Do your research. There are a lot of great credit cards out there but there are also a lot that are pretty bad. A great way to do research is by reading the reviews of specific cards. People usually bring up the major downsides that you should watch out for. When it comes to credit cards, the most important things is to make sure you pay off your balance at the end of every month. This will help build your credit score which will set you up for better loan terms for bigger purchases (home mortgage) down the road. 

  1. What are your thoughts on recent graduates investing in stocks? Is it ever too early to start investing.

Investing is a great idea at any age. As long as they invest in a diversified portfolio they are usually good to go. It is important to remember that no one knows what the market is going to do in the short term (no matter what the internet says). So you need to invest and stay invested.

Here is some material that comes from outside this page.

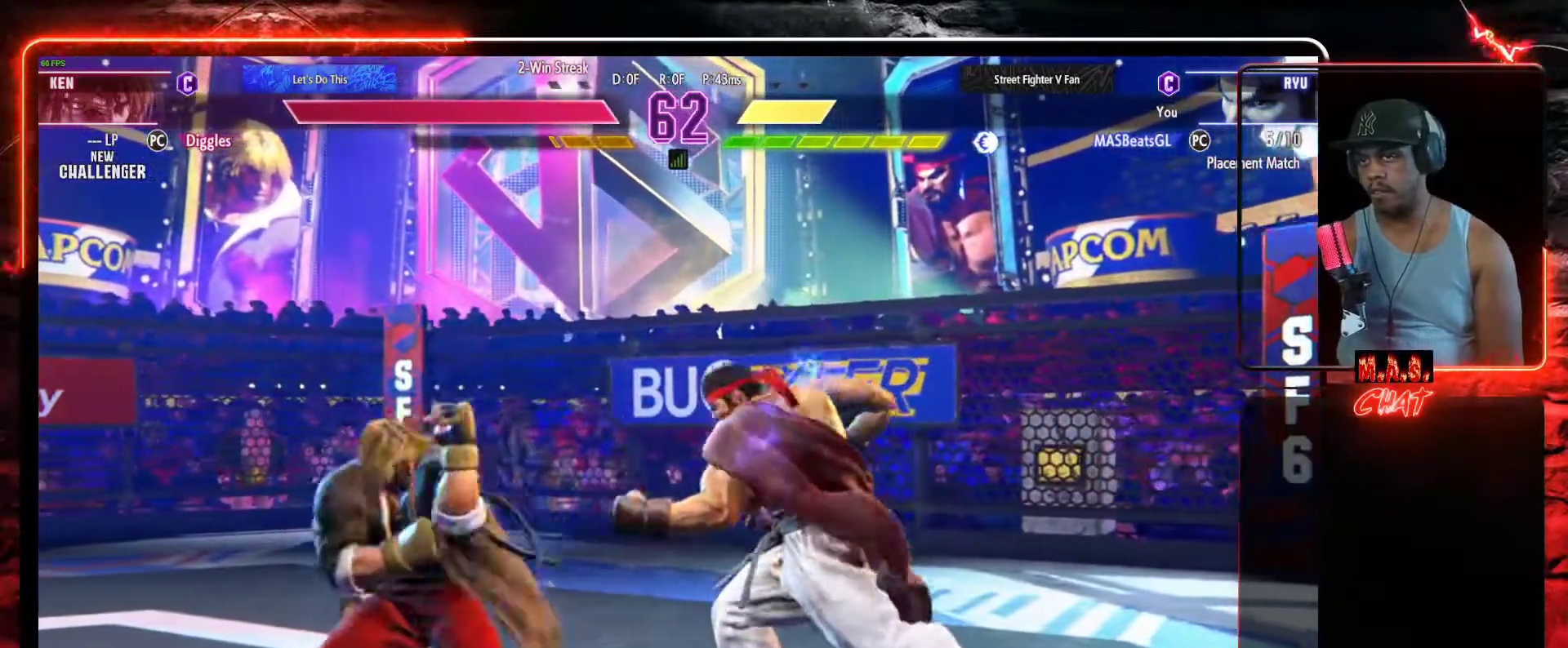
{"dt_ms": 500, "buttons": ["DPAD_DOWN", "DPAD_LEFT"], "left_stick": "center", "events": [[33, "DPAD_RIGHT", "down"], [67, "DPAD_RIGHT", "up"], [167, "DPAD_RIGHT", "down"], [400, "DPAD_DOWN", "down"], [433, "DPAD_RIGHT", "up"], [467, "DPAD_LEFT", "down"]]}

Don’t get scared when the market drops because it will. If you stay consistent, you can build incredible wealth in the market.  

  1. How much should a young adult be allocating towards their investments.

It will look a little different for everyone but there are general principles that can be applied. Everyone should have an emergency fund before they start investing. This is 3-6 months of living expenses. Also, you might have separate savings for large upcoming expenses such as a home or car purchase. Once the rest of your life is in order then it is time to invest. The worst case is when you are forced to sell your investments when the market is down because you didn’t have enough savings to cover short term needs.